The report also assessed the program’s effects for families who had recently applied for welfare when they entered the study. [See Tables 3 and 4.] The program had fewer effects for these families, for two reasons. First, the distinction between MFIP and the old AFDC program was more limited for applicants than for recipients because applicants were not immediately subject to mandated participation in employment-related activities. Second, applicants are more likely to go to work or leave welfare than are recipients, leaving less room for the program to affect them.

Implications for Welfare Reform Nationally

The evaluation’s summary report outlines several lessons for the more than 40 states that have incorporated variations of Minnesota’s "make work pay" approach into their welfare reform programs:

The results suggest that changing the generosity of welfare for working families can bring substantial benefits even beyond what states may have anticipated when they enacted these changes. Not only did MFIP’s policies help families leave poverty, as the program’s designers hoped, but they also brought changes in areas in which political rhetoric has often exceeded rigorous evidence of what works — marriage, domestic abuse, and children’s well-being.
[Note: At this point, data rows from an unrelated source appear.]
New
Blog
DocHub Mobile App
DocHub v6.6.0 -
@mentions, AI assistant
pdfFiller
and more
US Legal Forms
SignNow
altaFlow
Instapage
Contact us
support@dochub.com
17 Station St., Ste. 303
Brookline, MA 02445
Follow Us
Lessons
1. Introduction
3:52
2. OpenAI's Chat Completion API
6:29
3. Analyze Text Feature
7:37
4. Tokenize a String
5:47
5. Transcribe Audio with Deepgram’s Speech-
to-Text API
At the same time, policymakers should be aware that financial incentives do not bring the same employment effects for all families — MFIP’s incentives had the greatest effect on the employment of parents who were least likely to go work on their own. For other families, incentives may provide an important reward for working, but may not change (or may even decrease) parents’ work effort.

In addition, states that have implemented both financial incentives and time limits should be aware that the two policies are not fully consistent with each other. Incentives enable working families to extend their stays on welfare, while under time limits it may make sense to encourage families to leave welfare as quickly as possible, to "bank" their allowed months on welfare and reserve the welfare safety net as a last resort. Some solutions to this dilemma include "stopping the clock" for full-time workers or extending the assistance for such workers beyond 60 months; gradually phasing out incentives over time; or providing supports for low-income families outside the welfare system, where time limits do not apply.
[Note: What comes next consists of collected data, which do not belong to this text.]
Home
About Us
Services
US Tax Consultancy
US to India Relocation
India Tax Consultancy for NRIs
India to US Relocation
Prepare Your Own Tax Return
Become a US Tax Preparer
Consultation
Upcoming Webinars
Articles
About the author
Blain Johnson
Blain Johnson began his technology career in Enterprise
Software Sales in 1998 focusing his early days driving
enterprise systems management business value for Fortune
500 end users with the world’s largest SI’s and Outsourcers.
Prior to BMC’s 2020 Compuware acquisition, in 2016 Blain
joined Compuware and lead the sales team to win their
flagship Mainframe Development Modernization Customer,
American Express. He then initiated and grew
The study also indicates that work requirements or participation requirements are important complements to financial incentives. MFIP’s participation requirements were responsible for much of the program’s increase in employment and all of the increases in earnings, and thereby helped to keep welfare use and welfare costs lower than they would have been had incentives been implemented by themselves.

Finally, the improvements MFIP brought for family life did cost money, at least in the short run. For different types of families, MFIP added between $1,900 and $3,800 in annual government costs per family, over a five-year period. However, the study did not estimate savings that may accrue to the government in the future because of reduced child poverty, reduced domestic violence, or other effects that may continue to produce benefits for society in the future.

"The study provides new evidence that redesigning the welfare system can bring important, intergenerational effects," said Cynthia Miller, lead author of the report on MFIP’s effects on adults. "A crucial remaining task is to find out whether these encouraging results can be replicated in other parts of the country and in the era of time limits on welfare receipt."

About MDRC

MDRC is a nonprofit, nonpartisan research organization with a quarter century’s experience designing and evaluating social policy initiatives, including many state and federal welfare reforms. The new report, titled Reforming Welfare and Rewarding Work: Final Report on the Minnesota Family Investment Program, is being issued in three volumes: Volume 1, which presents MFIP’s effects on adults; Volume 2, which presents MFIP’s effects on children; and a summary report. The authors are Virginia Knox, Cynthia Miller, Lisa A. Gennetian, Martey Dodoo, Jo Anna Hunter, and Cindy Redcross.

NOTE:

1"Long-term" was defined by MFIP and the evaluation as receipt of welfare for at least two of the prior three years, but more than half of the long-term recipients in the evaluation sample had received welfare for at least five years in their adult lives.